I – and I believe many of my fellow economics professors – seek not to get our introductory students to learn specific facts or techniques but to begin to “think like an economist.”

I want them to abandon wishful thinking, good vs. evil analogies, just-so-stories and general ad hocery, in favor of treating human behavior as if it stemmed from some (perhaps unknown or even unknowable) set of systematic principles. In particular we are big on the notion that people respond to incentives.

Students it turns out are people. While “thinking like an economist” is often a bitter pill, this semester it went down much easier – and I think I see why. No less than half of the final papers were written on either immigration in general or the DREAM act in particular. A typical paragraph

Immigrants not only join the circular flow of the economy as labor, but also as consumers. They spend money on goods and services which results in firms having more revenue. Higher revenues tend to increase firm production to meet the higher demand of consumers. This increased production most likely would result in more jobs as firms expand to meet the needs of consumers.

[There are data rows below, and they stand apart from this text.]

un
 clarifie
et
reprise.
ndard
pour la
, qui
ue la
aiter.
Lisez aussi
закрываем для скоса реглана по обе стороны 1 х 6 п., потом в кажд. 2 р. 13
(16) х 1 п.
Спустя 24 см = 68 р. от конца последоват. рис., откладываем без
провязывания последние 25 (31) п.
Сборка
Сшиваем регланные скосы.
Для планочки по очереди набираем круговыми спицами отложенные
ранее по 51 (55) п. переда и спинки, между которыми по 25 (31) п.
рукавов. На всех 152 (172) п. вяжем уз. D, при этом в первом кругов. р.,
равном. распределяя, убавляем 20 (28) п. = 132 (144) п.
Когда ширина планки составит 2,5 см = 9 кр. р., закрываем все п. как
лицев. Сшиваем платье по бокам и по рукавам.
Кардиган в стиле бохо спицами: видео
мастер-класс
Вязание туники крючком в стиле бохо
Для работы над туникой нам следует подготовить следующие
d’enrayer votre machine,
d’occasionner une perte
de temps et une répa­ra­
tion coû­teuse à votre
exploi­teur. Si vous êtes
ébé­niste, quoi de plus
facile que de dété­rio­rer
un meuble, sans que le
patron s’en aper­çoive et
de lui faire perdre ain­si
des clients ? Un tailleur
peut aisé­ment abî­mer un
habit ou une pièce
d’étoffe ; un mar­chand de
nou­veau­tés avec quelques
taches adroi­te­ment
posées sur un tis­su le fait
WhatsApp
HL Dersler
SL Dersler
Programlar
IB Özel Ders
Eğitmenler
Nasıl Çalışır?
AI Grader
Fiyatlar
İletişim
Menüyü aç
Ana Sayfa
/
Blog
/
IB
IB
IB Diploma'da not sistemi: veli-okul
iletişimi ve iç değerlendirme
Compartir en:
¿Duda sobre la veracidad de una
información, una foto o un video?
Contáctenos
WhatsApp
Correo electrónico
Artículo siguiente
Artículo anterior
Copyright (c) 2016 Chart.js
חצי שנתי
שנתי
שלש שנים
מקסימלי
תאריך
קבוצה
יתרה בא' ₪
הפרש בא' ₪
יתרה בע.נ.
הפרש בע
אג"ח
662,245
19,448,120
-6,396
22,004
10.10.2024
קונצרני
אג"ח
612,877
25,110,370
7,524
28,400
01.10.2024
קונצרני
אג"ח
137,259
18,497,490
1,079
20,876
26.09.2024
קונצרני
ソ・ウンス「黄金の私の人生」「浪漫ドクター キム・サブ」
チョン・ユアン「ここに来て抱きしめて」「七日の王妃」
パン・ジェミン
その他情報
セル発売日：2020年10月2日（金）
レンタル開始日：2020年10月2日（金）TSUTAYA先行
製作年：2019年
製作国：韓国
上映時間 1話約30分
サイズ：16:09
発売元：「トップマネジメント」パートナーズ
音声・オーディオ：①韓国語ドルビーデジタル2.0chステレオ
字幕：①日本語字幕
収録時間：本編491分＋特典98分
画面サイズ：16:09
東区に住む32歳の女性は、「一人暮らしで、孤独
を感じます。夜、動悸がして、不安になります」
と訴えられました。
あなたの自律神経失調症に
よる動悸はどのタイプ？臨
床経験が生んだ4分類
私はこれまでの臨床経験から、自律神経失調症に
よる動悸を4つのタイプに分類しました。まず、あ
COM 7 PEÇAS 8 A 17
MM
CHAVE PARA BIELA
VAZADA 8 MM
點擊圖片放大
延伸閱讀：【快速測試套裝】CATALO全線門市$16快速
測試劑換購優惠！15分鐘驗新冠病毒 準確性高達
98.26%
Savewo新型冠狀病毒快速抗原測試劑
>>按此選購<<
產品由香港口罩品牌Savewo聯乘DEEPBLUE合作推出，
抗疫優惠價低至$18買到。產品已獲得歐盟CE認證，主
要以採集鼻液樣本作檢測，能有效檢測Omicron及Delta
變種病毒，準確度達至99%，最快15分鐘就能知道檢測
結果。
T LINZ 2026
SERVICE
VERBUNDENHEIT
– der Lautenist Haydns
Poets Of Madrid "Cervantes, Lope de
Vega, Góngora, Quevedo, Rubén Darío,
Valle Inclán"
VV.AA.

On a very basic level, this explains why immigration would only serve to expand the economy.

Unlike our discussions of taxes, rent control and the minimum wage “thinking like an economist” gives them in edge in an argument they already want to make: that the US should be more welcoming to immigrants.

While it is encouraging to see the tools taken up so easily, it is a warning that we cannot be sure students or the public generally has abandoned ad hocery when the systematic explanation does in fact suit their immediate needs.